Gio Ponti (1891-1979)
Italian architect and designer, born and active Milan, Italy. In 1921, he earned an architecture degree from the Politecnico di Milano.
Afterwards, he assumed the post of artistic director at the Richard Ginori porcelain manufactory. There, driven by his belief that good design should not be an inaccessible luxury, he reworked the entire product line, making it suitable for mass production.
This conviction would characterize his postwar work in particular, when, thanks to a combination of technological advances and his visionary aesthetic, he introduced dozens of practical, beautiful, and economical products to a mass audience, establishing himself as the founder of modern Italian design.
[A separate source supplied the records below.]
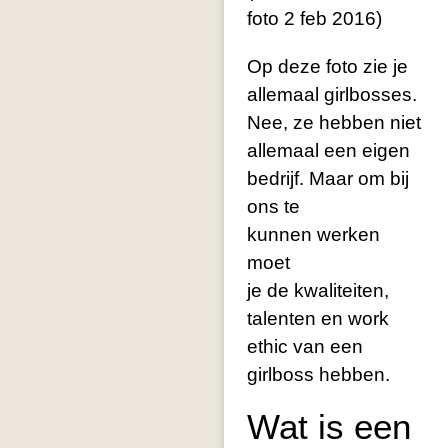
foto 2 feb 2016)
Op deze foto zie je
allemaal girlbosses.
Nee, ze hebben niet
allemaal een eigen
bedrijf. Maar om bij
ons te
kunnen werken
moet
je de kwaliteiten,
talenten en work
ethic van een
girlboss hebben.
Wat is een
Ponti´s work is remarkable not only for its quality, but also for its astonishing breadth: He designed in almost every conceivable medium, and with such facility that critics have found it convenient to dismiss him as a dilettante.But whether editing his famed journal Domus, designing costumes for La Scala, typewriters, espresso machines, buildings, automobile bodies, furniture, or ceramics each project bore the unmistakable stamp of Ponti´s signature whimsical intelligence.
Some of his best-loved products include the Superleggera chair (1957), manufactured by Cassina, an ensemble of playfully humanoid flasks dating from 1956, and the Fato light (1969). Also notable is his graceful Pirelli tower in Milan (1956), which he designed with architectural engineer Luigi Nervi.